Here's one nice image of the process:

Mona Lisa

The task:

  1. Render 'set of vertices'
  2. Estimate the difference pixel by pixel between the rendered 'set of vertices' and the Mona Lisa image (Mona Lisa is located on GPU in texture or PBO no big difference)

The problem:

When using OpenCL or Cuda with OpenGL FBO (Frame Buffer Object) extension.

In this case according to our task

  1. Render 'set of vertices' (handled by OpenGL)
  2. Estimate the difference pixel by pixel between the rendered 'set of vertices' and the Mona Lisa image (handled by OpenCL or Cuda)

So in this case I'm forced to do copies from FBO to PBO (Pixel Buffer Object) to get rendered 'set of vertices' available for OpenCL/Cuda.

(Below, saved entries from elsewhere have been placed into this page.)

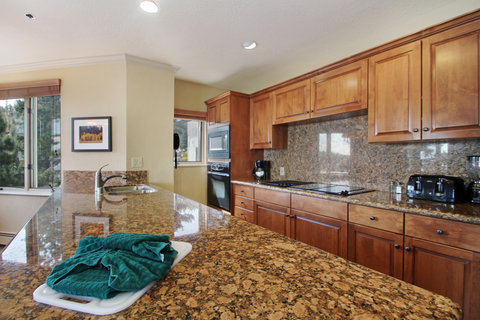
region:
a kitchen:
[5, 8, 478, 311]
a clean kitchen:
[1, 4, 477, 317]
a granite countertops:
[0, 170, 461, 318]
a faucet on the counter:
[92, 161, 126, 204]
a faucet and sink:
[91, 162, 160, 200]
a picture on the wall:
[66, 112, 114, 154]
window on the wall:
[0, 96, 58, 187]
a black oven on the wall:
[203, 160, 233, 211]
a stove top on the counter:
[287, 181, 380, 196]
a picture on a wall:
[84, 112, 119, 156]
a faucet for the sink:
[86, 155, 129, 197]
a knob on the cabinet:
[361, 207, 380, 234]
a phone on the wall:
[164, 126, 188, 153]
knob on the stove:
[338, 177, 353, 197]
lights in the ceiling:
[231, 28, 272, 60]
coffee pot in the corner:
[249, 155, 276, 179]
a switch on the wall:
[128, 153, 149, 174]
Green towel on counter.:
[61, 232, 166, 309]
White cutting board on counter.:
[42, 272, 102, 318]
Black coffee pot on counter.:
[253, 156, 277, 184]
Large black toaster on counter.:
[409, 172, 449, 201]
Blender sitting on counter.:
[463, 155, 479, 198]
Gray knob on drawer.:
[432, 225, 450, 236]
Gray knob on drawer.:
[356, 211, 377, 226]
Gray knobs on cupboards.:
[390, 238, 416, 259]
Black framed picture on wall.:
[68, 111, 127, 163]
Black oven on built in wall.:
[206, 158, 228, 207]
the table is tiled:
[200, 230, 290, 318]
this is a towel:
[50, 225, 167, 296]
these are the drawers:
[377, 46, 462, 131]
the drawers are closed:
[388, 48, 466, 132]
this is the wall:
[117, 65, 171, 105]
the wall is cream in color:
[138, 82, 169, 120]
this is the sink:
[316, 181, 355, 198]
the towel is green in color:
[55, 228, 169, 292]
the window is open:
[174, 117, 205, 157]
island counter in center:
[18, 174, 287, 317]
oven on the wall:
[206, 166, 230, 199]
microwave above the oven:
[209, 128, 233, 154]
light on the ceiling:
[239, 35, 269, 59]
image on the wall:
[64, 105, 116, 153]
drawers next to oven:
[230, 184, 250, 217]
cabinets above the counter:
[369, 44, 474, 143]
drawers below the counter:
[351, 203, 475, 242]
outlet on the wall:
[129, 153, 148, 168]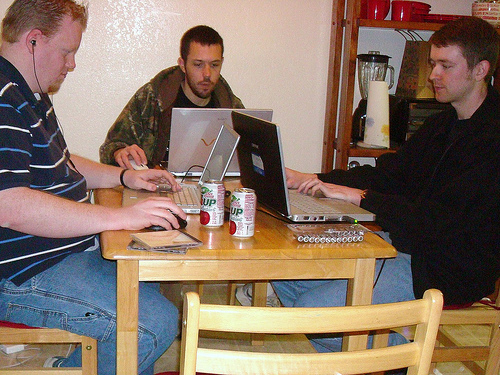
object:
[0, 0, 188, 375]
man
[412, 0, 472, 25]
dishes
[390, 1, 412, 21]
dishes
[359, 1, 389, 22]
dishes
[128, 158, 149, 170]
mouse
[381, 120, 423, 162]
ground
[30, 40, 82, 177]
ear bud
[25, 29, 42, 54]
ear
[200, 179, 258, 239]
sodas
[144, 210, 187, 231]
mouse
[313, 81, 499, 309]
coat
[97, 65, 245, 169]
coat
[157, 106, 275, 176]
computer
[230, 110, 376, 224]
computer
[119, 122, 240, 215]
computer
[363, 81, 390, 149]
paper towels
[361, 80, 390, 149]
cup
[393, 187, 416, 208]
ground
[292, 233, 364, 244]
batteries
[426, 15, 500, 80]
short hair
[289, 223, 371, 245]
package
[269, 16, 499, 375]
man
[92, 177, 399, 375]
table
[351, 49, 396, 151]
blender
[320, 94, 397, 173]
shelf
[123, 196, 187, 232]
hand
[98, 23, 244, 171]
man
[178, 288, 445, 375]
chair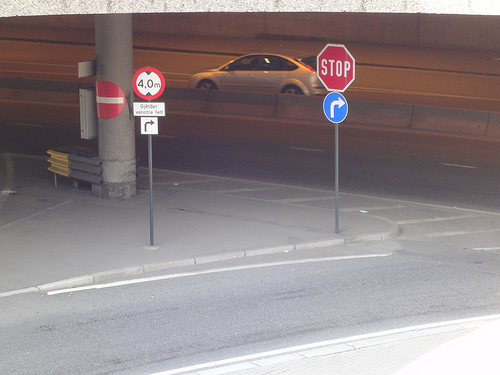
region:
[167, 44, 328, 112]
a silver car on road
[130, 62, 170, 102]
a red and white traffic sign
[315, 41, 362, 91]
a red stop sign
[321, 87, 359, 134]
a blue and white right turn sign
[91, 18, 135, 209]
a large grey concrete pillar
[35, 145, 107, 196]
yellow and grey barricade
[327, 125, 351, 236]
a metal sign post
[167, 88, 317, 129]
grey concrete divider wall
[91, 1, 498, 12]
grey side of overpass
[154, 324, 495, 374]
grey side walk on side of road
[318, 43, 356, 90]
red stop sign on a city street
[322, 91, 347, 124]
blue round turning sign on a city street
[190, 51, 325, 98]
silver small metallic car on a city street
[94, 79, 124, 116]
red sign on a large pole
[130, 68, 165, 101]
round red and white speed limit sign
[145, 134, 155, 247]
long metal pole on a street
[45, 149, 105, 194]
metal divider on a pole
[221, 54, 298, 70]
clear glass window on a car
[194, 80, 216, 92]
small black tire on a car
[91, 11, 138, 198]
large tall pole on a street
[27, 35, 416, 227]
car driving under bridge or underpass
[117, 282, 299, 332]
street is gray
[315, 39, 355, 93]
red and white stop sign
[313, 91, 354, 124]
blue sign with white turning arrow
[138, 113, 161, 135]
black and white sign with arrow pointing right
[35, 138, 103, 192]
restrictive barrier with yellow paint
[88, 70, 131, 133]
circular red sign with one flat white line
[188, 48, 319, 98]
four door small white car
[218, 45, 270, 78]
person driving small white car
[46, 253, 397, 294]
white lines are painted on street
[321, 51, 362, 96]
The sign says stop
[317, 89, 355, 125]
The sign is white and blue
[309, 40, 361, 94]
The sign is red and white and says stop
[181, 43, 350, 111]
There is a silver car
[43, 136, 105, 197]
The guard rail is yellow and grey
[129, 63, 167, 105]
The sign says 4.0m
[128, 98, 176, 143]
The signs are white and black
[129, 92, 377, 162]
The arrows point to the right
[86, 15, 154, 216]
The pole has a red and white sign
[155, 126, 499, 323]
There are white lines on the ground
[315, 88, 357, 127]
blue and white turn sign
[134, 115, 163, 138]
black and white turn sign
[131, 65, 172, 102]
red, white, and black caution sign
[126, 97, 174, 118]
rectangular black and white traffic sign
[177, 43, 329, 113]
black and tan hatchback car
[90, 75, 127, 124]
red and white do not enter sign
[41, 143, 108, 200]
grey and yellow guard rail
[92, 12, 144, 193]
grey concrete pillar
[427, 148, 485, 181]
white paint lane line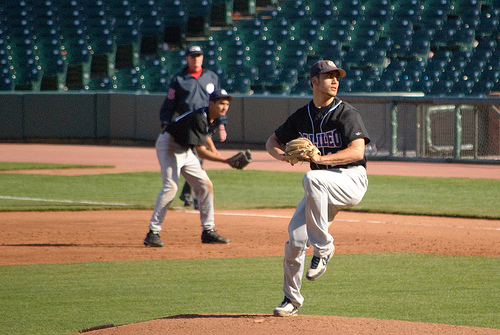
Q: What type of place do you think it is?
A: It is a field.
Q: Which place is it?
A: It is a field.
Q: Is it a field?
A: Yes, it is a field.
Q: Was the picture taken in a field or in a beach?
A: It was taken at a field.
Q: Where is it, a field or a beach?
A: It is a field.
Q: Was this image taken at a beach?
A: No, the picture was taken in a field.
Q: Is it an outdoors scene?
A: Yes, it is outdoors.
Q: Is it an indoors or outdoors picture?
A: It is outdoors.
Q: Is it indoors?
A: No, it is outdoors.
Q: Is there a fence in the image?
A: Yes, there is a fence.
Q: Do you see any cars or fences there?
A: Yes, there is a fence.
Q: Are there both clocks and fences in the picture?
A: No, there is a fence but no clocks.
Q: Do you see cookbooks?
A: No, there are no cookbooks.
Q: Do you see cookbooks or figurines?
A: No, there are no cookbooks or figurines.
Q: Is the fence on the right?
A: Yes, the fence is on the right of the image.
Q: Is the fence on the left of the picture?
A: No, the fence is on the right of the image.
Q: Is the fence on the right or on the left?
A: The fence is on the right of the image.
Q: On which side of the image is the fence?
A: The fence is on the right of the image.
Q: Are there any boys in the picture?
A: No, there are no boys.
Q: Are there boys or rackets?
A: No, there are no boys or rackets.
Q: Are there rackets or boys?
A: No, there are no boys or rackets.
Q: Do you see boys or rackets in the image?
A: No, there are no boys or rackets.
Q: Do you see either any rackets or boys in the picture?
A: No, there are no boys or rackets.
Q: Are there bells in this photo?
A: No, there are no bells.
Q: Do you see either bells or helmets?
A: No, there are no bells or helmets.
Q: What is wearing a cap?
A: The pitcher is wearing a cap.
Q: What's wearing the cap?
A: The pitcher is wearing a cap.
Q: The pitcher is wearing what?
A: The pitcher is wearing a cap.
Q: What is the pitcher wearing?
A: The pitcher is wearing a cap.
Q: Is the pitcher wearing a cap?
A: Yes, the pitcher is wearing a cap.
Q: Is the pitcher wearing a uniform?
A: No, the pitcher is wearing a cap.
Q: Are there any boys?
A: No, there are no boys.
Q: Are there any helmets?
A: No, there are no helmets.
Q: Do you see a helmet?
A: No, there are no helmets.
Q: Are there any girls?
A: No, there are no girls.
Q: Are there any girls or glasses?
A: No, there are no girls or glasses.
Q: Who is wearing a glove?
A: The catcher is wearing a glove.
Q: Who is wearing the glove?
A: The catcher is wearing a glove.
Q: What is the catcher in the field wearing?
A: The catcher is wearing a glove.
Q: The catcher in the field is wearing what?
A: The catcher is wearing a glove.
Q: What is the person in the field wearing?
A: The catcher is wearing a glove.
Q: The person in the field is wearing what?
A: The catcher is wearing a glove.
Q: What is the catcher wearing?
A: The catcher is wearing a glove.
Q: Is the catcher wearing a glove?
A: Yes, the catcher is wearing a glove.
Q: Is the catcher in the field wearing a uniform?
A: No, the catcher is wearing a glove.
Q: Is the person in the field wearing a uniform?
A: No, the catcher is wearing a glove.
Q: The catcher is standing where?
A: The catcher is standing on the field.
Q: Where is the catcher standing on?
A: The catcher is standing on the field.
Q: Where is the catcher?
A: The catcher is in the field.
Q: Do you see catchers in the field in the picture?
A: Yes, there is a catcher in the field.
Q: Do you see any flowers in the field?
A: No, there is a catcher in the field.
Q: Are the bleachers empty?
A: Yes, the bleachers are empty.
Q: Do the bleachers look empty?
A: Yes, the bleachers are empty.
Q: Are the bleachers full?
A: No, the bleachers are empty.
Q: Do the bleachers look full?
A: No, the bleachers are empty.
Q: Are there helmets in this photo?
A: No, there are no helmets.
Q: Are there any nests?
A: No, there are no nests.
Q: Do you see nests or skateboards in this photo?
A: No, there are no nests or skateboards.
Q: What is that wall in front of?
A: The wall is in front of the bleachers.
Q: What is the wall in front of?
A: The wall is in front of the bleachers.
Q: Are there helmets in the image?
A: No, there are no helmets.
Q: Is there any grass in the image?
A: Yes, there is grass.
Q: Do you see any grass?
A: Yes, there is grass.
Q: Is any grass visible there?
A: Yes, there is grass.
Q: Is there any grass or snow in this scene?
A: Yes, there is grass.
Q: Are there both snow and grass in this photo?
A: No, there is grass but no snow.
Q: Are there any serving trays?
A: No, there are no serving trays.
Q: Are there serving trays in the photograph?
A: No, there are no serving trays.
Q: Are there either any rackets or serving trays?
A: No, there are no serving trays or rackets.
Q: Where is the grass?
A: The grass is on the field.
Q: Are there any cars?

I know how fast are Device to Device memory copies but according to the fact that I need to do thousands of these copies it makes sense not to do so...

This problem leaves three choices:

  1. Render with OpenGL to PBO (somehow, I don't know how, It also might be impossible to do so)
  2. Render the image and estimate the difference between images totally with OpenGL (somehow, I don't know how, maybe by using shaders, the only problem is that I've never written a shader in my life and this might take months of work for me...)
  3. Render the image and estimate the difference between images totally with OpenCL/Cuda (I know how to do this, but also it will take months to get stable and more or less optimized version of renderer implemented in OpenCL or Cuda)

The question

Can anybody help me with writing a shader for the above process or maybe point-out the way of rendering the Mona Lisa to PBO without copies from FBO...

1
What language are you using ? If you're using the original C# version, then I found a massive speed improvement by changing the comparison functions to use the unsafe keyword. this give me nearly double performance.Russ Clarke
The language is C#, I'm using my own implementation, I need to optimize the Device part, not the C# part...Lu4
Can't you just read from an OpenGL texture in CUDA or OpenCL? I thought they support 2d images, too, which you can directly connect to OpenGL textures, but I'm ready to be convinced of the opposite. This would free you from the copy, as FBOs can directly render into a texture.Christian Rau
Yes I can read from texture directly with Cuda and OpenCL, but how do I render directly to texture?Lu4

1 Answers

1
votes

My gut feeling is that the Shader approach is also going to have the same IO problem, you certainly can compare textures in a shader as long as the GPU supports PS 4.0 or higher; but you've still got to get the source texture (Mona Lisa) on to the device in the first place.

Edit: Been digging around a bit and this forum post might provide some insight:

http://www.opengl.org/discussion_boards/ubbthreads.php?ubb=showflat&Number=221384&page=1.

The poster, Komat, provides an example of the shader on the 2nd page.